Though the blueberry with vanilla mousse or cream cheese like layer was soft and little tangy, it did not save my overall lack luster impression of the cake amongst all. I wonder if this is really a good cake to be named after Hotel Berjaya.
Tart Profiterole
Choux puff with Praline Cream and Chocolate sauce
This one is a must buy every time I spot one. This one is phew...not too sweet. The choux puff is but not the best. However, each mini puffs oozes out delicious praline cream that has a very subtle hazelnut taste. The thickness of cream is just right too.

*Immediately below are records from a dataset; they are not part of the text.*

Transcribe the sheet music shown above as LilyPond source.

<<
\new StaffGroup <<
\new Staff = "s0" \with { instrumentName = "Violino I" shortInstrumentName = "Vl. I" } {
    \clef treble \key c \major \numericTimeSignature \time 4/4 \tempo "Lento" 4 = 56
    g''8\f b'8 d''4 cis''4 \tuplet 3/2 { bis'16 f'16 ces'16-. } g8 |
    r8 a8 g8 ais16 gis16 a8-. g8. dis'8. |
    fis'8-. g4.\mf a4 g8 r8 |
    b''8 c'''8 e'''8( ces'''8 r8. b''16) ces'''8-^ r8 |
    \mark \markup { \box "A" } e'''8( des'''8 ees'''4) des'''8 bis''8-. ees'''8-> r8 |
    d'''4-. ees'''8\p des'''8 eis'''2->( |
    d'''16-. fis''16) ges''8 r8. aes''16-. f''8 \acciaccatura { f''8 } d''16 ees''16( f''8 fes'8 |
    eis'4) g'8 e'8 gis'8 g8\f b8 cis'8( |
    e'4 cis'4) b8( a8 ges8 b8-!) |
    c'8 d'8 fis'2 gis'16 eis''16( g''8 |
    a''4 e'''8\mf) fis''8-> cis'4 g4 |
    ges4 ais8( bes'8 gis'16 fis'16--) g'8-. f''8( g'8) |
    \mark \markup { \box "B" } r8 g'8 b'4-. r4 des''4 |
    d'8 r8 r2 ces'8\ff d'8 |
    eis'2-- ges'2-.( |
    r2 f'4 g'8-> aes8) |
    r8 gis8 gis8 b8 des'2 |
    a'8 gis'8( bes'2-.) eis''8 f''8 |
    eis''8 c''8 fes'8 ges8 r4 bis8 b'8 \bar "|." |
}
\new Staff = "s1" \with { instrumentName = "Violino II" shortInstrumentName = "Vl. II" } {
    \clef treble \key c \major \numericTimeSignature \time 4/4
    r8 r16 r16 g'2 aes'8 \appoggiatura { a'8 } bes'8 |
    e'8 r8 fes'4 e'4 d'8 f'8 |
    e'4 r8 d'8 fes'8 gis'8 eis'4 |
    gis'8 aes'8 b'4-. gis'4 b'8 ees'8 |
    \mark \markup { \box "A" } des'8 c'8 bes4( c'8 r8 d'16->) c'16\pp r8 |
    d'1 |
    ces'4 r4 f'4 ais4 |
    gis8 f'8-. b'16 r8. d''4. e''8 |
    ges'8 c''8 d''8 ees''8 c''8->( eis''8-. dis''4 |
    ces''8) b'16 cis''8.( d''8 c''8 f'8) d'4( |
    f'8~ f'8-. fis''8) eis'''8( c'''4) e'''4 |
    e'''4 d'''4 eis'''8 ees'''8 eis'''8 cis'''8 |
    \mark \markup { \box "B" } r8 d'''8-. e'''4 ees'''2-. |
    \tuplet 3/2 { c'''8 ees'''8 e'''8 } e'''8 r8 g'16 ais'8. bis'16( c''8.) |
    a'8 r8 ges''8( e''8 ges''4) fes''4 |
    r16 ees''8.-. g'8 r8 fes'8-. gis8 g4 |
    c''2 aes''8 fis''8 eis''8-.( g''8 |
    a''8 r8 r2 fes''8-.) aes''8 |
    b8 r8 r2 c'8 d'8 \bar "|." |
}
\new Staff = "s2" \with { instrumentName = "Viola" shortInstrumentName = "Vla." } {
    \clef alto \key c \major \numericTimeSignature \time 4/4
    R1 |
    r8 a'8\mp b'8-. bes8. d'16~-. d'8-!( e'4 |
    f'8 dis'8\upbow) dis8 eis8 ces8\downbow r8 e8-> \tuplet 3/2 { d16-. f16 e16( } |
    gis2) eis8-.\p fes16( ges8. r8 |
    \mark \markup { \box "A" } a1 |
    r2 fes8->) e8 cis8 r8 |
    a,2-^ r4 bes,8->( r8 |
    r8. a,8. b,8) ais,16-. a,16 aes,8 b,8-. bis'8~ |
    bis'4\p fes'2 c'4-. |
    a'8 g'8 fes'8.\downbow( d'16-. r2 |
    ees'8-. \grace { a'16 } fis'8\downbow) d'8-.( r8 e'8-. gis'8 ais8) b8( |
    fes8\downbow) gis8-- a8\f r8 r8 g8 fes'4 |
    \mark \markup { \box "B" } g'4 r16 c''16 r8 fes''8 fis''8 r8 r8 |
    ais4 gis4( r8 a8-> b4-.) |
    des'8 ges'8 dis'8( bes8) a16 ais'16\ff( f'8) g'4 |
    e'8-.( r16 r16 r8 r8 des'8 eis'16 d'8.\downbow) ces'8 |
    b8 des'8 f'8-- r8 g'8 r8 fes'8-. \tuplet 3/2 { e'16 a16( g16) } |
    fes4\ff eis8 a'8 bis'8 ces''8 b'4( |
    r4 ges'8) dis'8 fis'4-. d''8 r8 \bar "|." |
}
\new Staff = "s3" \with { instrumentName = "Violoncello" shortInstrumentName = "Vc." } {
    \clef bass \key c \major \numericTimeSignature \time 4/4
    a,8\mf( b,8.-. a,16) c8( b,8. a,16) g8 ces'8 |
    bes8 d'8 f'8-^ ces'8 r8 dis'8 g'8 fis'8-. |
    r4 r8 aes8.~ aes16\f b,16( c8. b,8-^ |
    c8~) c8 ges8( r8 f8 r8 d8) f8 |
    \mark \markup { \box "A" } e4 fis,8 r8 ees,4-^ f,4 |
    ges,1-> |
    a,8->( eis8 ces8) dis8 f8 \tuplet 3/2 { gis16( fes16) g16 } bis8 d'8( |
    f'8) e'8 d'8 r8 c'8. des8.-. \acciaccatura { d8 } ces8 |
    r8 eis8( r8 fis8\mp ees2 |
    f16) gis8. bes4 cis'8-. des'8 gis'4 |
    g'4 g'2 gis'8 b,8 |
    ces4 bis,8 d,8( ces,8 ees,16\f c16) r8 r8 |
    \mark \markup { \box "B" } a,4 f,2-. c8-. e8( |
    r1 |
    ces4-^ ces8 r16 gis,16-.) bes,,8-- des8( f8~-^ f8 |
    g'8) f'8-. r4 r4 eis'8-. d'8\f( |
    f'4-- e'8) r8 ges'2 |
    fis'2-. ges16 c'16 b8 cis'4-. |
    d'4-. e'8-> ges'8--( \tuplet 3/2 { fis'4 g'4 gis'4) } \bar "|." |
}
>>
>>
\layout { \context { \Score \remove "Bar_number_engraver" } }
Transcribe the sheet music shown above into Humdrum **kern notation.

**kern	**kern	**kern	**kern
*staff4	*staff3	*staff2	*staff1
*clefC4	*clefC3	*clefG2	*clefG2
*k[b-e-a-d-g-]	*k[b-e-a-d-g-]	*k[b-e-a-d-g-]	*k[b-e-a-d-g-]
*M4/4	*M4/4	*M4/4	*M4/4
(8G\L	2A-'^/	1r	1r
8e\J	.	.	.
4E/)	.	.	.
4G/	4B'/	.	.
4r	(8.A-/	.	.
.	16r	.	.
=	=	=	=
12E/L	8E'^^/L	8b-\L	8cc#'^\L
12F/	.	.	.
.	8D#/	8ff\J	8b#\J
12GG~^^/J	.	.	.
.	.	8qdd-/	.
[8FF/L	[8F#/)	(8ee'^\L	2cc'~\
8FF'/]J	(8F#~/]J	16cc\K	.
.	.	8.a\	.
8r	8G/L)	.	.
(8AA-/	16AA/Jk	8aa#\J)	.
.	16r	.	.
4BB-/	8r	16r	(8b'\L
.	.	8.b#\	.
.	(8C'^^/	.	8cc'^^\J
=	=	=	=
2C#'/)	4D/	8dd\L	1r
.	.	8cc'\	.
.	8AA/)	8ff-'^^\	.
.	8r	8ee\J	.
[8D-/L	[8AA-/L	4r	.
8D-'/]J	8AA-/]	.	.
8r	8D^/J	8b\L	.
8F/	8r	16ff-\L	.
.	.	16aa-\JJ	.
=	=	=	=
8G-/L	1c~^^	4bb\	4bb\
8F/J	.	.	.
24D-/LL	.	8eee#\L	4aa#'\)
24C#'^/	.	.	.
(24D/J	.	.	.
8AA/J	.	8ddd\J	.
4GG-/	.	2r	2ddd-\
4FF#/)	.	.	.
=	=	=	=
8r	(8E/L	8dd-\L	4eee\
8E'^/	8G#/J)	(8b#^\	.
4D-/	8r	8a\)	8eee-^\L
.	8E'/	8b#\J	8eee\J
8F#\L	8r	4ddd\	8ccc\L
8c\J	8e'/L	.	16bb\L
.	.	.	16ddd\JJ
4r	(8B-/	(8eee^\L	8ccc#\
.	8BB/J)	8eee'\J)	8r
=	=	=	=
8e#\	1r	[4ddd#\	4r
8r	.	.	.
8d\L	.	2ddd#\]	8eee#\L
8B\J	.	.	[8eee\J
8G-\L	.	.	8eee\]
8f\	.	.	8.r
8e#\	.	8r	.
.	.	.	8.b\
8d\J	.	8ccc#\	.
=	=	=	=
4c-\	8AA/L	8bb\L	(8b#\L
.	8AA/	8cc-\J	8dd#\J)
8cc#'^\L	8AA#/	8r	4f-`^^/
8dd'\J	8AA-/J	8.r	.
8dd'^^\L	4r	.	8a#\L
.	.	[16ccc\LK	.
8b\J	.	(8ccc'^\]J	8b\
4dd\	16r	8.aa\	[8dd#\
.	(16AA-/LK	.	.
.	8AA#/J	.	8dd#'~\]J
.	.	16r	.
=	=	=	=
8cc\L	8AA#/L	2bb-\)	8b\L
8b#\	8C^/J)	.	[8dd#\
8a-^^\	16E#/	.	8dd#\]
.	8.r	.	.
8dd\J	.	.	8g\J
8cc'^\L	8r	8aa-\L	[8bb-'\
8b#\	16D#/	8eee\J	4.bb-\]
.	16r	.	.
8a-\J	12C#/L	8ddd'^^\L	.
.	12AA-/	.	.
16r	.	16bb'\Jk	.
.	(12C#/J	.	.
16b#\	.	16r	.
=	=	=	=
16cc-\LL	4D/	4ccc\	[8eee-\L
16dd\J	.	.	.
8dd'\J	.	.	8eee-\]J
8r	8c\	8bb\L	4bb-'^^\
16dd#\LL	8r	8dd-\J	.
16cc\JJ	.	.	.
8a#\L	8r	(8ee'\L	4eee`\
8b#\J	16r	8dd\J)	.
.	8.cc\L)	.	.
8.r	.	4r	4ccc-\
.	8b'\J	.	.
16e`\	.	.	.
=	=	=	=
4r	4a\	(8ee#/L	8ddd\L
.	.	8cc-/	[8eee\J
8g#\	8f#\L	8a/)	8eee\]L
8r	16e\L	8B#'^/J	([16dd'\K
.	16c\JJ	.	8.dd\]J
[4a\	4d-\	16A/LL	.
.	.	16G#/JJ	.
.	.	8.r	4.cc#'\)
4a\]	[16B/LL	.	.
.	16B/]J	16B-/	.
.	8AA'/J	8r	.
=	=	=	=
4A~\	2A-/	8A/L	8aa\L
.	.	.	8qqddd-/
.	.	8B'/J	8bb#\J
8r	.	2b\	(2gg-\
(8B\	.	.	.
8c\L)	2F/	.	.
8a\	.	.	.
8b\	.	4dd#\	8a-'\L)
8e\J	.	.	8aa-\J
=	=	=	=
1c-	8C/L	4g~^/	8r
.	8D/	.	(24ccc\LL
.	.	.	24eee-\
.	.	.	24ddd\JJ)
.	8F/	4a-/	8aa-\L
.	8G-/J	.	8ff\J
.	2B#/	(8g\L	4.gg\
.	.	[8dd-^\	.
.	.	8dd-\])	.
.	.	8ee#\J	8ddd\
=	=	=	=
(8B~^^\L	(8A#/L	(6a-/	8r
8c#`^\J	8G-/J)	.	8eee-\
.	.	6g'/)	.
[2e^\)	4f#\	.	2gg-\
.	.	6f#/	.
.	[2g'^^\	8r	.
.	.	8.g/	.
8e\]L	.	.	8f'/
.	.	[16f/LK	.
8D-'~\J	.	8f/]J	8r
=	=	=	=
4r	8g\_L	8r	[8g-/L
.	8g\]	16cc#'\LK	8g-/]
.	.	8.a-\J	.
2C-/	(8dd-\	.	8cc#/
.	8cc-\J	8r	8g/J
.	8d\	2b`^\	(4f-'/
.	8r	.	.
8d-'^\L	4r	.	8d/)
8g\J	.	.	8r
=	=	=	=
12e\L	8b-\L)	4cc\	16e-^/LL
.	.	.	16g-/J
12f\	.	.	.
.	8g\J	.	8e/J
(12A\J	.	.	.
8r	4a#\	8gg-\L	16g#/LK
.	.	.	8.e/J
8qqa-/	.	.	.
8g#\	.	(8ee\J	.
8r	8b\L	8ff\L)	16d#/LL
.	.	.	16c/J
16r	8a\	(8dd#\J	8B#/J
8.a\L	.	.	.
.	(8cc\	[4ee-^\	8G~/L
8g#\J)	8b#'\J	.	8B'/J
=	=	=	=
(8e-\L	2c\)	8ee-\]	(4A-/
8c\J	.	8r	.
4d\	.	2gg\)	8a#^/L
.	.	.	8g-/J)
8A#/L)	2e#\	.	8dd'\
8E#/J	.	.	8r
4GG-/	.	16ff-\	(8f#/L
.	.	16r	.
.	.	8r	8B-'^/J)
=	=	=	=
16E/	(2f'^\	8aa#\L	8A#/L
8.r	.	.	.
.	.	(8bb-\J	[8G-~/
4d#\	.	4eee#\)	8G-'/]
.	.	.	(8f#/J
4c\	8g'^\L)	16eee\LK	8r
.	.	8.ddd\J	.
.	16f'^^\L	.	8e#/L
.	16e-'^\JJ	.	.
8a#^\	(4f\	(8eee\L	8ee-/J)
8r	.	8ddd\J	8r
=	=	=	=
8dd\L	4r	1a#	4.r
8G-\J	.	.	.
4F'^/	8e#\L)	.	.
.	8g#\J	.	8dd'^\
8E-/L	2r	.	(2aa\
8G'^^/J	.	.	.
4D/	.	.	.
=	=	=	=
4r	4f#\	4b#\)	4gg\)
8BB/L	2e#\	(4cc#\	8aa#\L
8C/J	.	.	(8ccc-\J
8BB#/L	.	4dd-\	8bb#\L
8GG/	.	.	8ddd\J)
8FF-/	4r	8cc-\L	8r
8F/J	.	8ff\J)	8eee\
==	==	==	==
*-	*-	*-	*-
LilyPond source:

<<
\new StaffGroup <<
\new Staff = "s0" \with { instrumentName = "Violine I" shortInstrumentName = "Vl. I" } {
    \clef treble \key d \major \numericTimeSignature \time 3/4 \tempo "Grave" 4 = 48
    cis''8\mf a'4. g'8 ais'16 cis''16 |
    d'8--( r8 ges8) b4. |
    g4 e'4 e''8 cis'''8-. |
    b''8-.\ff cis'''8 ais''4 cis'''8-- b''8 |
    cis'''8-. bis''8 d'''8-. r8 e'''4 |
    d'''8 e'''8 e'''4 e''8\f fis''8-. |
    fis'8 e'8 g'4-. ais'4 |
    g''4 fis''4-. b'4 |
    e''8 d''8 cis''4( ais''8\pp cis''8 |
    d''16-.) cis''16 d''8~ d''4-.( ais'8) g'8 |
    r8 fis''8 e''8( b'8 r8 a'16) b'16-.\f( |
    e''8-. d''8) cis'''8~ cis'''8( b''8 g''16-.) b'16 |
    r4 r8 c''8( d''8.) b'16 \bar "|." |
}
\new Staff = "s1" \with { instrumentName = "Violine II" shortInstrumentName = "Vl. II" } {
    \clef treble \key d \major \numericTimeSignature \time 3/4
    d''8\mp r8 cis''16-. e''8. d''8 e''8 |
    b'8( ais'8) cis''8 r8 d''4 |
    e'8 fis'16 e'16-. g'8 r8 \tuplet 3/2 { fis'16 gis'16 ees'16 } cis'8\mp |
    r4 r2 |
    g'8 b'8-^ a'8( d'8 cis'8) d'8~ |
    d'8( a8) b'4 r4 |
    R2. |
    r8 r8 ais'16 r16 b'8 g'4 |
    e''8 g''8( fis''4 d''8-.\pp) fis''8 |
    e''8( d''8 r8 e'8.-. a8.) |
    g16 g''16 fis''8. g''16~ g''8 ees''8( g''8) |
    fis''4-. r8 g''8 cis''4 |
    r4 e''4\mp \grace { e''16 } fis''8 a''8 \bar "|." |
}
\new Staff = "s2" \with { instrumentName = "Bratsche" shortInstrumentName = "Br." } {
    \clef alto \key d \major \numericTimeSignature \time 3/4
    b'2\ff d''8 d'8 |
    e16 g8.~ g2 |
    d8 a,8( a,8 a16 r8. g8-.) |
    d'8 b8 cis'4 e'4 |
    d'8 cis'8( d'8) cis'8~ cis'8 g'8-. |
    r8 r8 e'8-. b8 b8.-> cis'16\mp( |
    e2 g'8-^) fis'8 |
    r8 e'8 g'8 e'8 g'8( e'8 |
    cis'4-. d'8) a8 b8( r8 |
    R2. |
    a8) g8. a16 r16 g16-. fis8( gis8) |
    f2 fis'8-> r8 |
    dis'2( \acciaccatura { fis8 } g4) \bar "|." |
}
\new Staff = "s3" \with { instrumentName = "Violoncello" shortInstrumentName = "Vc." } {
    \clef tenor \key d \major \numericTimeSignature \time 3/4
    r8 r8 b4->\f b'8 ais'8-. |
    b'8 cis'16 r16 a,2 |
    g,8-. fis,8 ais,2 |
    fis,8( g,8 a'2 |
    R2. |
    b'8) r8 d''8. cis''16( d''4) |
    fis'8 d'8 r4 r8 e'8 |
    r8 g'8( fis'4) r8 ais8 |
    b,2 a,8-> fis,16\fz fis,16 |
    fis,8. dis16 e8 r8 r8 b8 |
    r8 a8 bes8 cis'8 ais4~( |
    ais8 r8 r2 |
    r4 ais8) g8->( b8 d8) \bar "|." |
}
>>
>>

The best thing about this is the tart shell. Very thin yet crispy. Can just snap it with your fingers yet it holds its shape so well enough to hold the praline cream(more below the puffs) and support the entire structure.
Paris Brest
Choux puff with Praline cream and Dark Chocolate Feuillatine
Regret buying this after knowing that most components are similar to the Profiterole tart. So much the same taste and texture except for the dark chocolate crunchy bits.This one is not shaped like a traditional Paris Brest(round ones) but looks like eclairs to me. The top is littered with hazelnut bits that are not really very crunchy already. I think it is better to choose the tart Profiterole even though I think this looks more stunning.
Trios Chocolat
French imported Dark, Milk and White Chocolate on a crumbly base
I was expecting quite alot from this but honestly this cake is not worth compared to other much softer choc mousse cake available, like Paves Opera or The Patissier's Majesty. The chocolate section though not too sweet, was slightly chewy or rubbery. Strange for a mousse cake isn't it?
Yes though the base is a supposed to be crumbly... But not really so. It wad quite hard and you can easily separate the mousse from the biscuit. So you can tell that the entire mousse was solidified and place on top of the biscuit.So the flavors have not melded together. Like two different items all together.